Key metrics improved
For the three months ending March 31, system-wide comparable RevPAR rose by 2 percent compared to the same period in 2023, driven by increases in both occupancy and ADR, Hilton said. Additionally, management and franchise fee revenues surged by 14.4 percent compared to the same period in 2023.
For the three months, diluted EPS stood at $1.04, with adjusted diluted EPS at $1.53, compared to $0.77 and $1.24, respectively, for the three months ending March 31, 2023.
Net income and adjusted EBITDA totaled $268 million and $750 million, respectively, for the three months ending March 31, compared to $209 million and $641 million, respectively, for the three months ending March 31, 2023.
Pipeline development
Hilton opened 106 hotels, totaling 16,800 rooms in the first quarter, resulting in 14,200 net room additions, the statement added. During this period, Hilton marked several significant luxury and lifestyle openings, including the grand unveiling of the Conrad Orlando in Florida, the inaugural launch of LXR Hotels & Resorts in Hawaii, and the introduction of the Waldorf Astoria and Canopy by Hilton brands to the Seychelles.
Additionally, Hilton debuted the Curio Collection by Hilton brand in Kenya and the Motto by Hilton brand in Peru. Moreover, Hilton entered into partnerships with AutoCamp and Small Luxury Hotels of the World, enhancing the lodging experiences available to Hilton guests.
Hilton also announced the Waldorf Astoria Residences Dubai Downtown, its first standalone residential property outside the U.S. Additionally, Hampton by Hilton marked a significant milestone with the opening of its 3,000th hotel globally during the quarter. This coincides with the brand’s 40th anniversary, entry into its 40th country, and its expected debut on its fifth continent, Africa, later this year.

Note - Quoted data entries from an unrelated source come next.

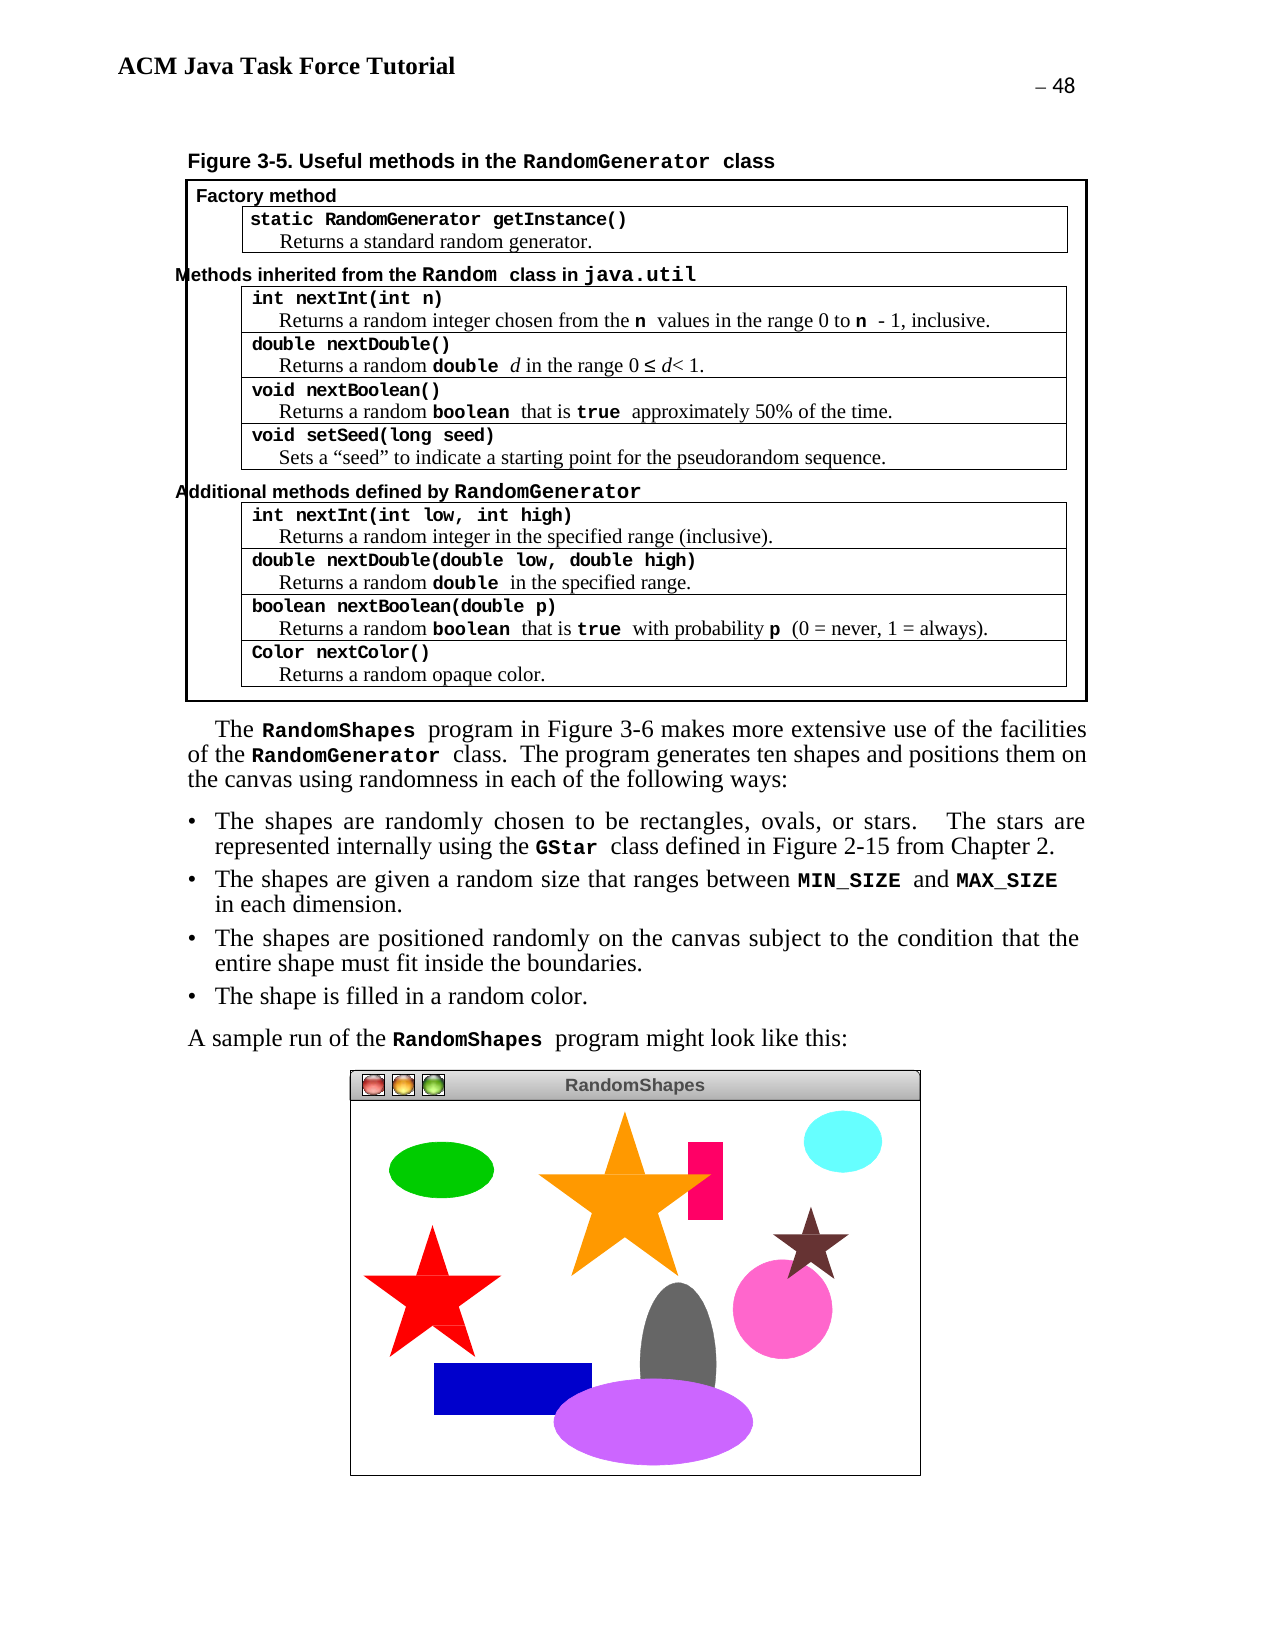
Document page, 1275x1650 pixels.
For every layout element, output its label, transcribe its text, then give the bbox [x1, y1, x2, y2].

text A sample run of the RandomShapes program might look like this: [187, 1023, 1100, 1052]
list The shapes are randomly chosen to be rectangles, ovals, or stars. The stars are represented internally using the GStar class defined in Figure 2-15 from Chapter 2. [187, 809, 1087, 859]
picture [351, 1071, 919, 1099]
list The shapes are given a random size that ranges between MIN_SIZE and MAX_SIZE in each dimension. [187, 868, 1087, 918]
text Additional methods defined by RandomGenerator [175, 480, 1100, 504]
text Methods inherited from the Random class in java.util [175, 264, 1100, 288]
list The shape is filled in a random color. [187, 981, 1100, 1010]
text The RandomShapes program in Figure 3-6 makes more extensive use of the facilities of the RandomGenerator class. The program generates ten shapes and positions them on the canvas using randomness in each of the following ways: [187, 718, 1087, 793]
text RandomShapes [563, 1075, 707, 1096]
text static RandomGenerator getInstance() [175, 209, 703, 231]
text Figure 3-5. Useful methods in the RandomGenerator class [187, 149, 1100, 175]
text Returns a standard random generator. [187, 231, 684, 252]
text Factory method [196, 184, 1100, 206]
list The shapes are positioned randomly on the canvas subject to the condition that the entire shape must fit inside the boundaries. [187, 926, 1087, 976]
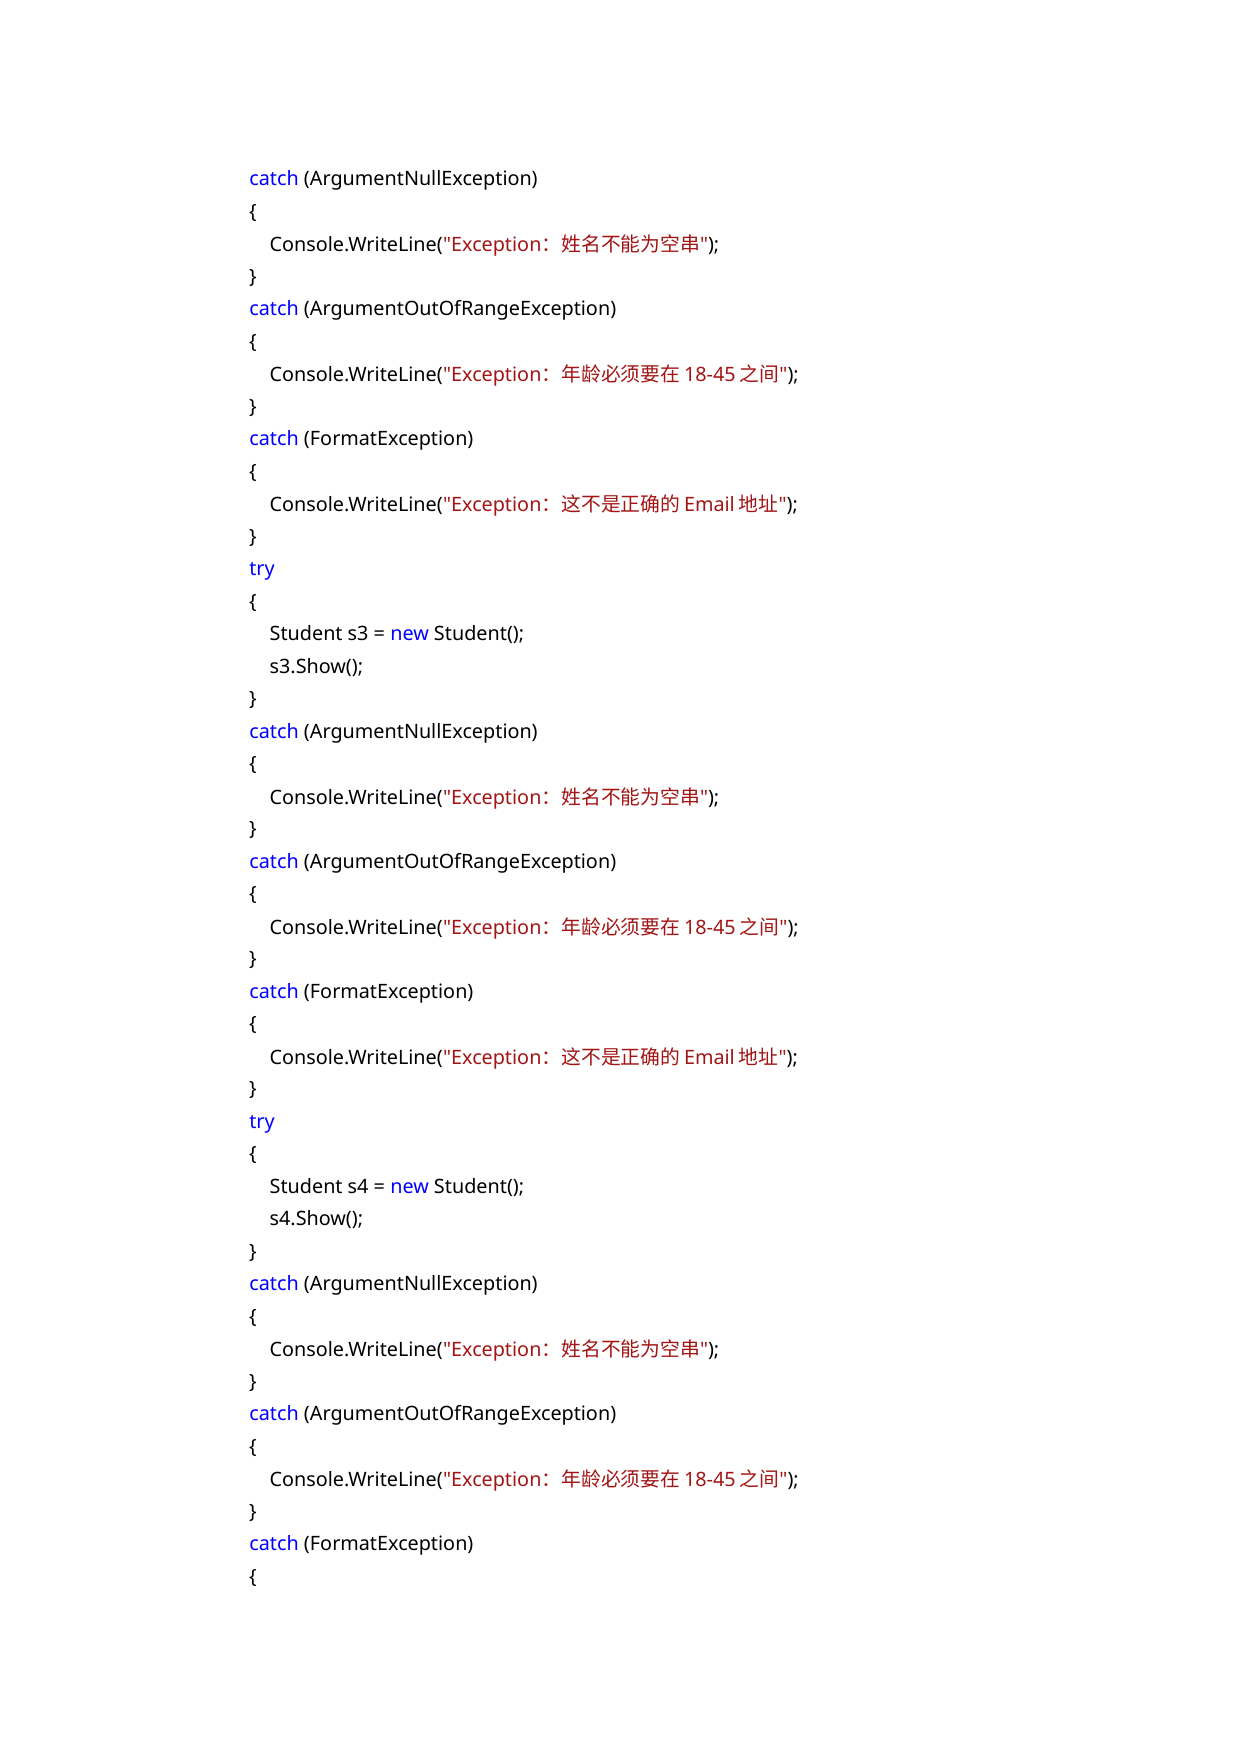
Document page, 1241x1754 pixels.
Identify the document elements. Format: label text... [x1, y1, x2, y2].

text catch (ArgumentNullException) [187, 162, 1053, 194]
text Console.WriteLine("Exception：姓名不能为空串"); [187, 1332, 1053, 1364]
text Console.WriteLine("Exception：姓名不能为空串"); [187, 227, 1053, 259]
text try [187, 552, 1053, 584]
text { [187, 324, 1053, 357]
text { [187, 877, 1053, 909]
text { [187, 1007, 1053, 1039]
text catch (FormatException) [187, 422, 1053, 454]
text } [187, 682, 1053, 714]
text { [187, 747, 1053, 779]
text Console.WriteLine("Exception：年龄必须要在18-45之间"); [187, 1462, 1053, 1494]
text catch (FormatException) [187, 974, 1053, 1007]
text } [187, 1234, 1053, 1267]
text { [187, 1559, 1053, 1592]
text catch (ArgumentOutOfRangeException) [187, 292, 1053, 324]
text { [187, 194, 1053, 227]
text Student s4 = new Student(); [187, 1169, 1053, 1202]
text Student s3 = new Student(); [187, 617, 1053, 649]
text s4.Show(); [187, 1202, 1053, 1234]
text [187, 357, 1053, 389]
text } [187, 389, 1053, 422]
text } [187, 519, 1053, 552]
text Console.WriteLine("Exception：这不是正确的Email地址"); [187, 1039, 1053, 1072]
text catch (ArgumentNullException) [187, 714, 1053, 747]
text } [187, 812, 1053, 844]
text try [187, 1104, 1053, 1137]
text { [187, 1137, 1053, 1169]
text { [187, 454, 1053, 487]
text s3.Show(); [187, 649, 1053, 682]
text { [187, 1299, 1053, 1332]
text } [187, 1494, 1053, 1527]
text } [187, 942, 1053, 974]
text catch (ArgumentOutOfRangeException) [187, 1397, 1053, 1429]
text { [187, 584, 1053, 617]
text catch (FormatException) [187, 1527, 1053, 1559]
text } [187, 259, 1053, 292]
text } [187, 1072, 1053, 1104]
text catch (ArgumentOutOfRangeException) [187, 844, 1053, 877]
text catch (ArgumentNullException) [187, 1267, 1053, 1299]
text } [187, 1364, 1053, 1397]
text Console.WriteLine("Exception：这不是正确的Email地址"); [187, 487, 1053, 519]
text Console.WriteLine("Exception：年龄必须要在18-45之间"); [187, 909, 1053, 942]
text Console.WriteLine("Exception：姓名不能为空串"); [187, 779, 1053, 812]
text { [187, 1429, 1053, 1462]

During the first quarter, Hilton expanded its development pipeline by 29,800 rooms. As of March 31, the company’s pipeline comprised approximately 3,380 hotels, totaling 472,300 rooms across 119 countries and territories. Notably, this includes 31 countries and territories where Hilton had no existing hotels.
Additionally, among the rooms in the development pipeline, 229,700 were under construction, with 267,900 located outside of the U.S.
Positive outlook
Hilton’s outlook incorporates actual share repurchases through the first quarter but excludes the impact of potential share repurchases thereafter.
Moreover, it does not account for the planned acquisition of Graduate Hotels.
2024 projections
- System-wide comparable RevPAR, on a currency-neutral basis, is forecasted to increase between 2 percent and 4 percent compared to 2023.
- Diluted EPS is expected to range between $6.21 and $6.35, with adjusted diluted EPS between $6.89 and $7.03.
- Net income is projected to range from $1.586 billion to $1.621 billion, while adjusted EBITDA is expected to be between $3.375 billion and $3.425 billion.
- Contract acquisition costs and capital expenditures, excluding amounts reimbursed by third parties, are estimated to be between $250 million and $300 million.
- Capital return is anticipated to reach approximately $3 billion.
- General and administrative expenses are forecasted to range between $415 million and $430 million.
- Net unit growth, excluding the impact of the planned acquisition of the Graduate Hotels brand, is projected to be between 6 percent and 6.5 percent.
Second-quarter forecast
- System-wide comparable RevPAR, currency-neutral, is forecasted to rise between 2 percent and 4 percent compared to the second quarter of 2023.
- Diluted EPS is expected to range between $1.74 and $1.80, with adjusted diluted EPS between $1.80 and $1.86.
- Net income is projected to range from $443 million to $457 million, while adjusted EBITDA is expected to be between $890 million and $910 million.
In March, Hilton unveiled a new North American prototype and refreshed global brand identity for Hampton Inn and Hampton Inn & Suites. The prototype’s first hotel is set to open in early 2025.